We’d ride around a bend and both stop on the side of the road to gaze in astonishment at the trees. I don’t have words to describe how beautiful it is, or photos that do it justice.
That evening we sat around the fire with some fellow travellers who have sold their family home and hit the road indefinitely. I was amazed – after almost three months on the road we’re very excited about coming home to all that we love in our part of the world. Selling up and moving constantly? No thanks!
Next day we rode through more incredible scenery and on to the home of our ‘warmshowers’ hosts, Dave and Julie. It was tough getting to their place, a beast of a hill that she warned us about, but sooo worth the effort. A sign on the door welcomed us since they were out and about. These guys were great to be with and we had the extra treat of a couple of dear hounds. Dave cooked a delicious dinner but the real coup was his breakfast offerings…homemade pancakes with homegrown blueberries, heavily smothered in local maple syrup. No wonder we’re not fading away.
We discussed our plans with Julie next day to ride to Lebanon, about 70km away (44 miles to an American). ‘Lebanon,’ she exclaimed, ‘you’re only going to Lebanon?’ We were greatly amused, she’s an absolute machine and takes cycle tours all over Vermont.

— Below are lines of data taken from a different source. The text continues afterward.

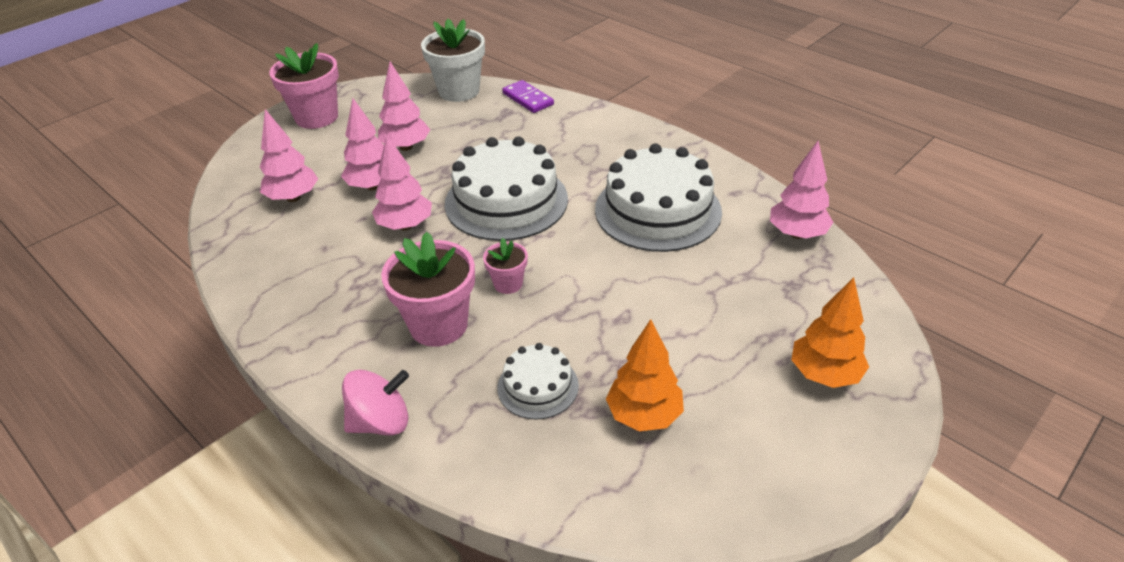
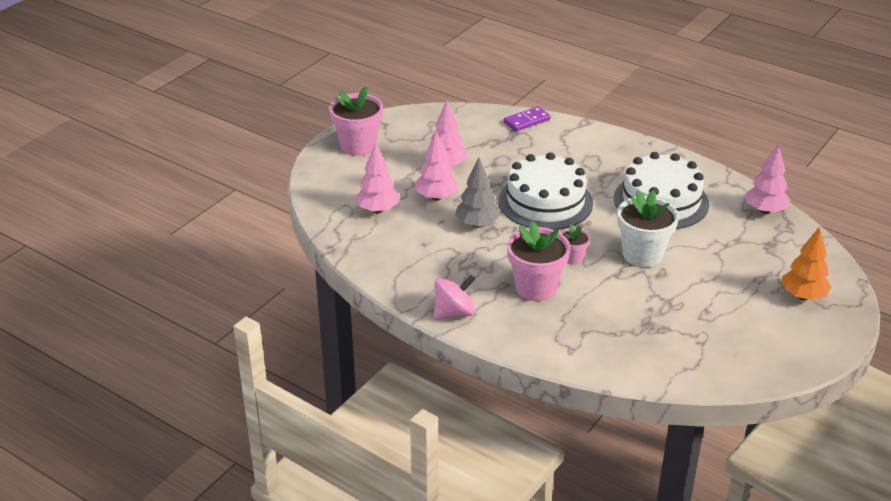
camera: 10 degrees left, 5 degrees down
pink spinning top [342,370,409,435] -> pink spinning top moved to [434,275,476,320]
pink tree [372,135,432,230] -> grey tree [455,157,501,228]
white flower pot [421,19,485,102] -> white flower pot moved to [617,190,679,267]
white cake [497,343,579,420] -> none
purple domino [502,80,554,113] -> purple domino turned 75 degrees counterclockwise [504,106,551,131]
orange tree [606,319,684,431] -> none

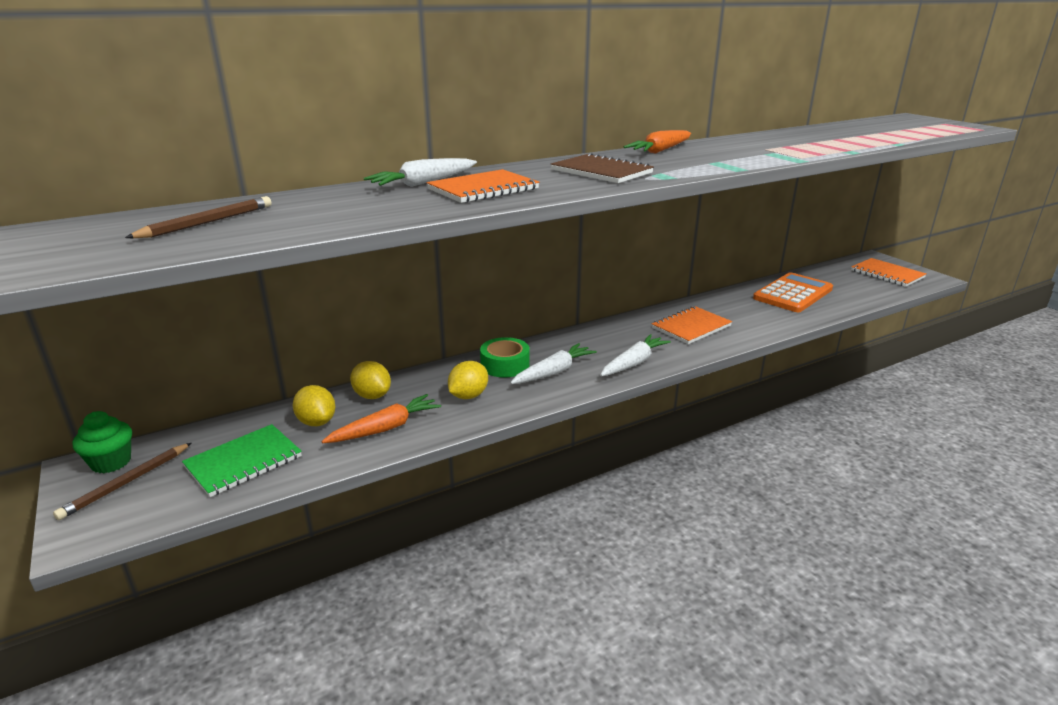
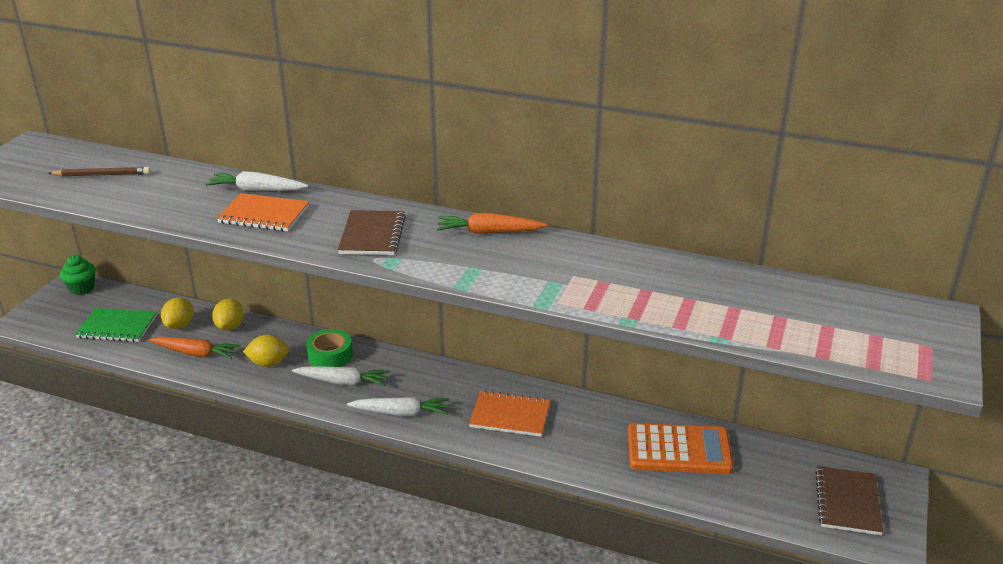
camera: 50 degrees right, 5 degrees up
brown pencil [53,443,191,520] -> none
orange notebook [851,258,927,287] -> brown notebook [815,466,883,535]

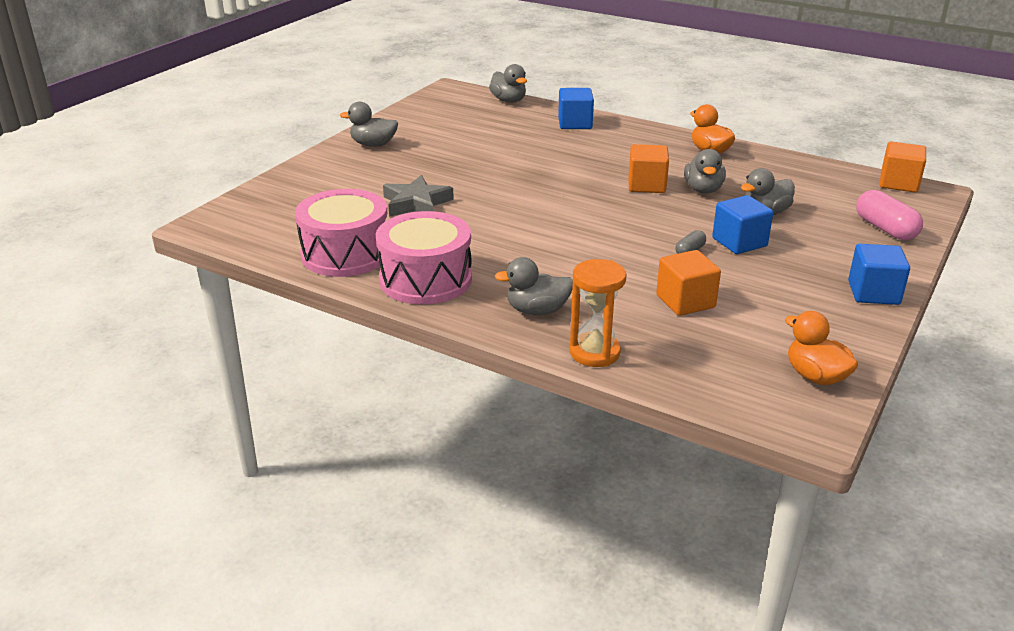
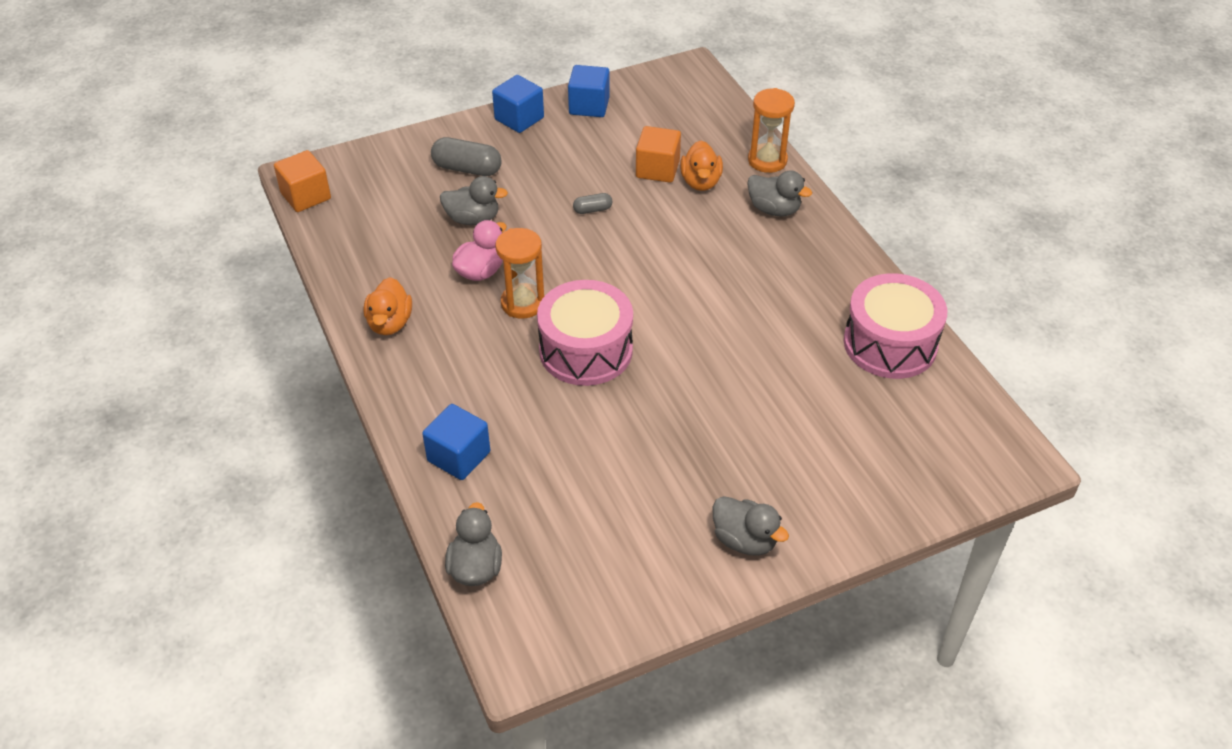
camera: 145 degrees left, 15 degrees up
pink drum [376,211,472,304] -> pink drum moved to [537,280,633,386]
grey star [383,175,454,217] -> none
orange cube [629,144,669,193] -> orange hourglass [495,228,544,319]
grey duck [684,149,726,194] -> pink duck [452,220,507,281]
blue cube [712,195,773,254] -> blue cube moved to [568,65,610,117]
orange duck [785,311,858,385] -> orange duck moved to [680,141,723,191]
pink capsule [856,190,923,240] -> none
none -> grey capsule [431,137,502,176]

She would hardly rate 70km worth getting out of bed for. Hopefully she will come visit us in Australia, Dave has flatly declined the offer due to it being too far…though he’s off to Scotland shooting in a few months!
So we did our little ride to Lebanon which was enough for us, especially when we had trouble with our directions again. People constantly amaze us with how nice they are though. A woman on a bike saw us looking stranded and pulled over to see if she could help. She then lead us to our destination and asked if we needed somewhere to stay because she has a spare room! Amazing huh. We did have a place…another warmshowers host. Scott cooked up a storm for us and we had a lovely evening with him. At this point our southbound riding was beginning to outrun the foliage that we so love and want to continue watching, so we discussed the idea of slowing up. Scott told us of a whole bunch of things that we could see in this area, on the border of Vermont and New Hampshire. So next morning we packed up and left for Quechee, just 30km away. We set up camp and stayed in this great spot for two days, visiting local towns and enjoying the season as it unfolds. Scott recommended a fantastic market, and as we were strolling through we heard a familiar voice…Scott’s arrived! We spent the afternoon with him and came up with the plan to go back to his place for two more days. This gave us a big chunk of time to enjoy the foliage changing – there’s an official name for people like us, leaf peepers! Dartmouth College is right here too and we spent a full day enjoying Hanover, the town associated with this Ivy League institution. It has a vibrant atmosphere, with crowds of young, confident, beautiful people getting set up for their lives. Several times we came into contact with students during the days we were there – friendly, interested young people, curious about our cycle trip and faraway Australia.
This ‘stop time’ also gave us an opportunity to organise a few things toward coming home, like hire a car, arrange boxes for the bikes and figure out how to get to Washington DC, some 900km away
Scott took us to Gile mountain where a short hike lead us to the old firetower from which we had 360 degree views of this magnificent sight… one of our top of the top highlights of the past three months.